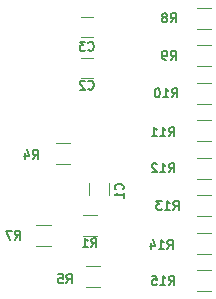
<source format=gbr>
G04 #@! TF.FileFunction,Legend,Bot*
%FSLAX46Y46*%
G04 Gerber Fmt 4.6, Leading zero omitted, Abs format (unit mm)*
G04 Created by KiCad (PCBNEW 4.0.0-rc1-stable) date 23/04/2017 15:22:08*
%MOMM*%
G01*
G04 APERTURE LIST*
%ADD10C,0.076200*%
%ADD11C,0.120000*%
%ADD12C,0.127000*%
G04 APERTURE END LIST*
D10*
D11*
X167298000Y-124960000D02*
X167298000Y-123960000D01*
X168998000Y-123960000D02*
X168998000Y-124960000D01*
X167632000Y-115023000D02*
X166632000Y-115023000D01*
X166632000Y-113323000D02*
X167632000Y-113323000D01*
X166632000Y-109894000D02*
X167632000Y-109894000D01*
X167632000Y-111594000D02*
X166632000Y-111594000D01*
X166786000Y-128388000D02*
X167986000Y-128388000D01*
X167986000Y-126628000D02*
X166786000Y-126628000D01*
X164500000Y-122292000D02*
X165700000Y-122292000D01*
X165700000Y-120532000D02*
X164500000Y-120532000D01*
X167103500Y-132706000D02*
X168303500Y-132706000D01*
X168303500Y-130946000D02*
X167103500Y-130946000D01*
X162874400Y-129251600D02*
X164074400Y-129251600D01*
X164074400Y-127491600D02*
X162874400Y-127491600D01*
X177638000Y-109102000D02*
X176438000Y-109102000D01*
X176438000Y-110862000D02*
X177638000Y-110862000D01*
X177638000Y-112277000D02*
X176438000Y-112277000D01*
X176438000Y-114037000D02*
X177638000Y-114037000D01*
X177638000Y-115452000D02*
X176438000Y-115452000D01*
X176438000Y-117212000D02*
X177638000Y-117212000D01*
X177638000Y-118627000D02*
X176438000Y-118627000D01*
X176438000Y-120387000D02*
X177638000Y-120387000D01*
X177638000Y-121802000D02*
X176438000Y-121802000D01*
X176438000Y-123562000D02*
X177638000Y-123562000D01*
X177638000Y-124977000D02*
X176438000Y-124977000D01*
X176438000Y-126737000D02*
X177638000Y-126737000D01*
X177638000Y-128152000D02*
X176438000Y-128152000D01*
X176438000Y-129912000D02*
X177638000Y-129912000D01*
X177638000Y-131327000D02*
X176438000Y-131327000D01*
X176438000Y-133087000D02*
X177638000Y-133087000D01*
D12*
X170198143Y-124460000D02*
X170234429Y-124423714D01*
X170270714Y-124314857D01*
X170270714Y-124242286D01*
X170234429Y-124133429D01*
X170161857Y-124060857D01*
X170089286Y-124024572D01*
X169944143Y-123988286D01*
X169835286Y-123988286D01*
X169690143Y-124024572D01*
X169617571Y-124060857D01*
X169545000Y-124133429D01*
X169508714Y-124242286D01*
X169508714Y-124314857D01*
X169545000Y-124423714D01*
X169581286Y-124460000D01*
X170270714Y-125185714D02*
X170270714Y-124750286D01*
X170270714Y-124968000D02*
X169508714Y-124968000D01*
X169617571Y-124895429D01*
X169690143Y-124822857D01*
X169726429Y-124750286D01*
X167259000Y-115945143D02*
X167295286Y-115981429D01*
X167404143Y-116017714D01*
X167476714Y-116017714D01*
X167585571Y-115981429D01*
X167658143Y-115908857D01*
X167694428Y-115836286D01*
X167730714Y-115691143D01*
X167730714Y-115582286D01*
X167694428Y-115437143D01*
X167658143Y-115364571D01*
X167585571Y-115292000D01*
X167476714Y-115255714D01*
X167404143Y-115255714D01*
X167295286Y-115292000D01*
X167259000Y-115328286D01*
X166968714Y-115328286D02*
X166932428Y-115292000D01*
X166859857Y-115255714D01*
X166678428Y-115255714D01*
X166605857Y-115292000D01*
X166569571Y-115328286D01*
X166533286Y-115400857D01*
X166533286Y-115473429D01*
X166569571Y-115582286D01*
X167005000Y-116017714D01*
X166533286Y-116017714D01*
X167259000Y-112667143D02*
X167295286Y-112703429D01*
X167404143Y-112739714D01*
X167476714Y-112739714D01*
X167585571Y-112703429D01*
X167658143Y-112630857D01*
X167694428Y-112558286D01*
X167730714Y-112413143D01*
X167730714Y-112304286D01*
X167694428Y-112159143D01*
X167658143Y-112086571D01*
X167585571Y-112014000D01*
X167476714Y-111977714D01*
X167404143Y-111977714D01*
X167295286Y-112014000D01*
X167259000Y-112050286D01*
X167005000Y-111977714D02*
X166533286Y-111977714D01*
X166787286Y-112268000D01*
X166678428Y-112268000D01*
X166605857Y-112304286D01*
X166569571Y-112340571D01*
X166533286Y-112413143D01*
X166533286Y-112594571D01*
X166569571Y-112667143D01*
X166605857Y-112703429D01*
X166678428Y-112739714D01*
X166896143Y-112739714D01*
X166968714Y-112703429D01*
X167005000Y-112667143D01*
X167513000Y-129376714D02*
X167767000Y-129013857D01*
X167948428Y-129376714D02*
X167948428Y-128614714D01*
X167658143Y-128614714D01*
X167585571Y-128651000D01*
X167549286Y-128687286D01*
X167513000Y-128759857D01*
X167513000Y-128868714D01*
X167549286Y-128941286D01*
X167585571Y-128977571D01*
X167658143Y-129013857D01*
X167948428Y-129013857D01*
X166787286Y-129376714D02*
X167222714Y-129376714D01*
X167005000Y-129376714D02*
X167005000Y-128614714D01*
X167077571Y-128723571D01*
X167150143Y-128796143D01*
X167222714Y-128832429D01*
X162560000Y-121883714D02*
X162814000Y-121520857D01*
X162995428Y-121883714D02*
X162995428Y-121121714D01*
X162705143Y-121121714D01*
X162632571Y-121158000D01*
X162596286Y-121194286D01*
X162560000Y-121266857D01*
X162560000Y-121375714D01*
X162596286Y-121448286D01*
X162632571Y-121484571D01*
X162705143Y-121520857D01*
X162995428Y-121520857D01*
X161906857Y-121375714D02*
X161906857Y-121883714D01*
X162088286Y-121085429D02*
X162269714Y-121629714D01*
X161798000Y-121629714D01*
X165417500Y-132424714D02*
X165671500Y-132061857D01*
X165852928Y-132424714D02*
X165852928Y-131662714D01*
X165562643Y-131662714D01*
X165490071Y-131699000D01*
X165453786Y-131735286D01*
X165417500Y-131807857D01*
X165417500Y-131916714D01*
X165453786Y-131989286D01*
X165490071Y-132025571D01*
X165562643Y-132061857D01*
X165852928Y-132061857D01*
X164728071Y-131662714D02*
X165090928Y-131662714D01*
X165127214Y-132025571D01*
X165090928Y-131989286D01*
X165018357Y-131953000D01*
X164836928Y-131953000D01*
X164764357Y-131989286D01*
X164728071Y-132025571D01*
X164691786Y-132098143D01*
X164691786Y-132279571D01*
X164728071Y-132352143D01*
X164764357Y-132388429D01*
X164836928Y-132424714D01*
X165018357Y-132424714D01*
X165090928Y-132388429D01*
X165127214Y-132352143D01*
X161061400Y-128716314D02*
X161315400Y-128353457D01*
X161496828Y-128716314D02*
X161496828Y-127954314D01*
X161206543Y-127954314D01*
X161133971Y-127990600D01*
X161097686Y-128026886D01*
X161061400Y-128099457D01*
X161061400Y-128208314D01*
X161097686Y-128280886D01*
X161133971Y-128317171D01*
X161206543Y-128353457D01*
X161496828Y-128353457D01*
X160807400Y-127954314D02*
X160299400Y-127954314D01*
X160625971Y-128716314D01*
X174244000Y-110326714D02*
X174498000Y-109963857D01*
X174679428Y-110326714D02*
X174679428Y-109564714D01*
X174389143Y-109564714D01*
X174316571Y-109601000D01*
X174280286Y-109637286D01*
X174244000Y-109709857D01*
X174244000Y-109818714D01*
X174280286Y-109891286D01*
X174316571Y-109927571D01*
X174389143Y-109963857D01*
X174679428Y-109963857D01*
X173808571Y-109891286D02*
X173881143Y-109855000D01*
X173917428Y-109818714D01*
X173953714Y-109746143D01*
X173953714Y-109709857D01*
X173917428Y-109637286D01*
X173881143Y-109601000D01*
X173808571Y-109564714D01*
X173663428Y-109564714D01*
X173590857Y-109601000D01*
X173554571Y-109637286D01*
X173518286Y-109709857D01*
X173518286Y-109746143D01*
X173554571Y-109818714D01*
X173590857Y-109855000D01*
X173663428Y-109891286D01*
X173808571Y-109891286D01*
X173881143Y-109927571D01*
X173917428Y-109963857D01*
X173953714Y-110036429D01*
X173953714Y-110181571D01*
X173917428Y-110254143D01*
X173881143Y-110290429D01*
X173808571Y-110326714D01*
X173663428Y-110326714D01*
X173590857Y-110290429D01*
X173554571Y-110254143D01*
X173518286Y-110181571D01*
X173518286Y-110036429D01*
X173554571Y-109963857D01*
X173590857Y-109927571D01*
X173663428Y-109891286D01*
X174244000Y-113501714D02*
X174498000Y-113138857D01*
X174679428Y-113501714D02*
X174679428Y-112739714D01*
X174389143Y-112739714D01*
X174316571Y-112776000D01*
X174280286Y-112812286D01*
X174244000Y-112884857D01*
X174244000Y-112993714D01*
X174280286Y-113066286D01*
X174316571Y-113102571D01*
X174389143Y-113138857D01*
X174679428Y-113138857D01*
X173881143Y-113501714D02*
X173736000Y-113501714D01*
X173663428Y-113465429D01*
X173627143Y-113429143D01*
X173554571Y-113320286D01*
X173518286Y-113175143D01*
X173518286Y-112884857D01*
X173554571Y-112812286D01*
X173590857Y-112776000D01*
X173663428Y-112739714D01*
X173808571Y-112739714D01*
X173881143Y-112776000D01*
X173917428Y-112812286D01*
X173953714Y-112884857D01*
X173953714Y-113066286D01*
X173917428Y-113138857D01*
X173881143Y-113175143D01*
X173808571Y-113211429D01*
X173663428Y-113211429D01*
X173590857Y-113175143D01*
X173554571Y-113138857D01*
X173518286Y-113066286D01*
X174352857Y-116676714D02*
X174606857Y-116313857D01*
X174788285Y-116676714D02*
X174788285Y-115914714D01*
X174498000Y-115914714D01*
X174425428Y-115951000D01*
X174389143Y-115987286D01*
X174352857Y-116059857D01*
X174352857Y-116168714D01*
X174389143Y-116241286D01*
X174425428Y-116277571D01*
X174498000Y-116313857D01*
X174788285Y-116313857D01*
X173627143Y-116676714D02*
X174062571Y-116676714D01*
X173844857Y-116676714D02*
X173844857Y-115914714D01*
X173917428Y-116023571D01*
X173990000Y-116096143D01*
X174062571Y-116132429D01*
X173155429Y-115914714D02*
X173082857Y-115914714D01*
X173010286Y-115951000D01*
X172974000Y-115987286D01*
X172937714Y-116059857D01*
X172901429Y-116205000D01*
X172901429Y-116386429D01*
X172937714Y-116531571D01*
X172974000Y-116604143D01*
X173010286Y-116640429D01*
X173082857Y-116676714D01*
X173155429Y-116676714D01*
X173228000Y-116640429D01*
X173264286Y-116604143D01*
X173300571Y-116531571D01*
X173336857Y-116386429D01*
X173336857Y-116205000D01*
X173300571Y-116059857D01*
X173264286Y-115987286D01*
X173228000Y-115951000D01*
X173155429Y-115914714D01*
X174098857Y-119978714D02*
X174352857Y-119615857D01*
X174534285Y-119978714D02*
X174534285Y-119216714D01*
X174244000Y-119216714D01*
X174171428Y-119253000D01*
X174135143Y-119289286D01*
X174098857Y-119361857D01*
X174098857Y-119470714D01*
X174135143Y-119543286D01*
X174171428Y-119579571D01*
X174244000Y-119615857D01*
X174534285Y-119615857D01*
X173373143Y-119978714D02*
X173808571Y-119978714D01*
X173590857Y-119978714D02*
X173590857Y-119216714D01*
X173663428Y-119325571D01*
X173736000Y-119398143D01*
X173808571Y-119434429D01*
X172647429Y-119978714D02*
X173082857Y-119978714D01*
X172865143Y-119978714D02*
X172865143Y-119216714D01*
X172937714Y-119325571D01*
X173010286Y-119398143D01*
X173082857Y-119434429D01*
X174098857Y-123026714D02*
X174352857Y-122663857D01*
X174534285Y-123026714D02*
X174534285Y-122264714D01*
X174244000Y-122264714D01*
X174171428Y-122301000D01*
X174135143Y-122337286D01*
X174098857Y-122409857D01*
X174098857Y-122518714D01*
X174135143Y-122591286D01*
X174171428Y-122627571D01*
X174244000Y-122663857D01*
X174534285Y-122663857D01*
X173373143Y-123026714D02*
X173808571Y-123026714D01*
X173590857Y-123026714D02*
X173590857Y-122264714D01*
X173663428Y-122373571D01*
X173736000Y-122446143D01*
X173808571Y-122482429D01*
X173082857Y-122337286D02*
X173046571Y-122301000D01*
X172974000Y-122264714D01*
X172792571Y-122264714D01*
X172720000Y-122301000D01*
X172683714Y-122337286D01*
X172647429Y-122409857D01*
X172647429Y-122482429D01*
X172683714Y-122591286D01*
X173119143Y-123026714D01*
X172647429Y-123026714D01*
X174479857Y-126201714D02*
X174733857Y-125838857D01*
X174915285Y-126201714D02*
X174915285Y-125439714D01*
X174625000Y-125439714D01*
X174552428Y-125476000D01*
X174516143Y-125512286D01*
X174479857Y-125584857D01*
X174479857Y-125693714D01*
X174516143Y-125766286D01*
X174552428Y-125802571D01*
X174625000Y-125838857D01*
X174915285Y-125838857D01*
X173754143Y-126201714D02*
X174189571Y-126201714D01*
X173971857Y-126201714D02*
X173971857Y-125439714D01*
X174044428Y-125548571D01*
X174117000Y-125621143D01*
X174189571Y-125657429D01*
X173500143Y-125439714D02*
X173028429Y-125439714D01*
X173282429Y-125730000D01*
X173173571Y-125730000D01*
X173101000Y-125766286D01*
X173064714Y-125802571D01*
X173028429Y-125875143D01*
X173028429Y-126056571D01*
X173064714Y-126129143D01*
X173101000Y-126165429D01*
X173173571Y-126201714D01*
X173391286Y-126201714D01*
X173463857Y-126165429D01*
X173500143Y-126129143D01*
X173971857Y-129503714D02*
X174225857Y-129140857D01*
X174407285Y-129503714D02*
X174407285Y-128741714D01*
X174117000Y-128741714D01*
X174044428Y-128778000D01*
X174008143Y-128814286D01*
X173971857Y-128886857D01*
X173971857Y-128995714D01*
X174008143Y-129068286D01*
X174044428Y-129104571D01*
X174117000Y-129140857D01*
X174407285Y-129140857D01*
X173246143Y-129503714D02*
X173681571Y-129503714D01*
X173463857Y-129503714D02*
X173463857Y-128741714D01*
X173536428Y-128850571D01*
X173609000Y-128923143D01*
X173681571Y-128959429D01*
X172593000Y-128995714D02*
X172593000Y-129503714D01*
X172774429Y-128705429D02*
X172955857Y-129249714D01*
X172484143Y-129249714D01*
X174098857Y-132551714D02*
X174352857Y-132188857D01*
X174534285Y-132551714D02*
X174534285Y-131789714D01*
X174244000Y-131789714D01*
X174171428Y-131826000D01*
X174135143Y-131862286D01*
X174098857Y-131934857D01*
X174098857Y-132043714D01*
X174135143Y-132116286D01*
X174171428Y-132152571D01*
X174244000Y-132188857D01*
X174534285Y-132188857D01*
X173373143Y-132551714D02*
X173808571Y-132551714D01*
X173590857Y-132551714D02*
X173590857Y-131789714D01*
X173663428Y-131898571D01*
X173736000Y-131971143D01*
X173808571Y-132007429D01*
X172683714Y-131789714D02*
X173046571Y-131789714D01*
X173082857Y-132152571D01*
X173046571Y-132116286D01*
X172974000Y-132080000D01*
X172792571Y-132080000D01*
X172720000Y-132116286D01*
X172683714Y-132152571D01*
X172647429Y-132225143D01*
X172647429Y-132406571D01*
X172683714Y-132479143D01*
X172720000Y-132515429D01*
X172792571Y-132551714D01*
X172974000Y-132551714D01*
X173046571Y-132515429D01*
X173082857Y-132479143D01*
M02*

</source>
● ● ● ● ● ● ●
TASK DIRECTIONS ::
Reproduce without change every line of the entries above, from the one containing "X174008143Y-129068286D01*" through the last.

WRITTEN ANSWER ::
X174008143Y-129068286D01*
X174044428Y-129104571D01*
X174117000Y-129140857D01*
X174407285Y-129140857D01*
X173246143Y-129503714D02*
X173681571Y-129503714D01*
X173463857Y-129503714D02*
X173463857Y-128741714D01*
X173536428Y-128850571D01*
X173609000Y-128923143D01*
X173681571Y-128959429D01*
X172593000Y-128995714D02*
X172593000Y-129503714D01*
X172774429Y-128705429D02*
X172955857Y-129249714D01*
X172484143Y-129249714D01*
X174098857Y-132551714D02*
X174352857Y-132188857D01*
X174534285Y-132551714D02*
X174534285Y-131789714D01*
X174244000Y-131789714D01*
X174171428Y-131826000D01*
X174135143Y-131862286D01*
X174098857Y-131934857D01*
X174098857Y-132043714D01*
X174135143Y-132116286D01*
X174171428Y-132152571D01*
X174244000Y-132188857D01*
X174534285Y-132188857D01*
X173373143Y-132551714D02*
X173808571Y-132551714D01*
X173590857Y-132551714D02*
X173590857Y-131789714D01*
X173663428Y-131898571D01*
X173736000Y-131971143D01*
X173808571Y-132007429D01*
X172683714Y-131789714D02*
X173046571Y-131789714D01*
X173082857Y-132152571D01*
X173046571Y-132116286D01*
X172974000Y-132080000D01*
X172792571Y-132080000D01*
X172720000Y-132116286D01*
X172683714Y-132152571D01*
X172647429Y-132225143D01*
X172647429Y-132406571D01*
X172683714Y-132479143D01*
X172720000Y-132515429D01*
X172792571Y-132551714D01*
X172974000Y-132551714D01*
X173046571Y-132515429D01*
X173082857Y-132479143D01*
M02*

</source>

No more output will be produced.